CAPE CANAVERAL, Fla (Reuters) - A huge asteroid will pass closer to Earth than the moon Tuesday, giving scientists a rare chance for study without having to go through the time and expense of launching a probe, officials said.

Earth’s close encounter with Asteroid 2005 YU 55 will occur at 6:28 p.m. EST (2328 GMT) Tuesday, as the space rock sails about 201,000 miles from the planet.

“It is the first time since 1976 that an object of this size has passed this closely to the Earth. It gives us a great — and rare — chance to study a near-Earth object like this,” astronomer Scott Fisher, a program director with the National Science Foundation, said Thursday during a Web chat with reporters.

The orbit and position of the asteroid, which is about 1,312 feet in diameter, is well known, added senior research scientist Don Yeomans, with NASA’s Jet Propulsion Laboratory in Pasadena, California.

“There is no chance that this object will collide with the Earth or moon,” Yeomans said.

Thousands of amateur and professional astronomers are expected to track YU 55’s approach, which will be visible from the planet’s northern hemisphere.
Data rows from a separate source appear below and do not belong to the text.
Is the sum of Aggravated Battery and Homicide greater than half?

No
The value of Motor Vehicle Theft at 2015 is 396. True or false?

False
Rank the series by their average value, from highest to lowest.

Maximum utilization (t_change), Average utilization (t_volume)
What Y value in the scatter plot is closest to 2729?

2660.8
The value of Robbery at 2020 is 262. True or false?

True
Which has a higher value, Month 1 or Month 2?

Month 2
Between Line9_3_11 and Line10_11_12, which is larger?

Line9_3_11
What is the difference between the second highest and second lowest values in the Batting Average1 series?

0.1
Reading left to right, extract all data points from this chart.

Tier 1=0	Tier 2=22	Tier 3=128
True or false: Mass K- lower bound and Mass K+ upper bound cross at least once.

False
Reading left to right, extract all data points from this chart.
It will be too dim to be seen with the naked eye, however, and it will be moving too fast for viewing by the Hubble Space Telescope.

“The best time to observe it would be in the early evening on November 8 from the East Coast of the United States,” Yeomans said. “It is going to be very faint, even at its closest approach. You will need a decent-sized telescope to be able to actually see the object as it flies by.”

Scientists suspect YU 55 has been visiting Earth for thousands of years, but because gravitational tugs from the planets occasionally tweak its path, they cannot tell for sure how long the asteroid has been in its present orbit.

“These sorts of events have been happening for most of the lifetime of the Earth, about 4.5 billion years,” Fisher said.

Computer models showing the asteroid’s path for the next 100 years show there is no chance it will hit Earth during that time, added Yeomans.

“We do not think that it will ever impact the Earth or moon (but) we only have its orbit calculated for the next 100 years,” he said.

Previous studies show the asteroid, which is blacker than charcoal, is what is called a C-type asteroid that is likely made of carbon-based materials and some silicate rock.

More information about its composition and structure are expected from radar images and chemical studies of its light as the asteroid passes by the planet.

“I’ve read that we will be able to see details down to a size of about 15 feet across on the surface of the asteroid,” Fisher said.

NASA is working on a mission to return soil samples from an asteroid known as 1999 RQ36 in 2020, followed by a human mission to another asteroid in the mid-2020s.

Japan also plans to launch an asteroid sample return mission in 2018.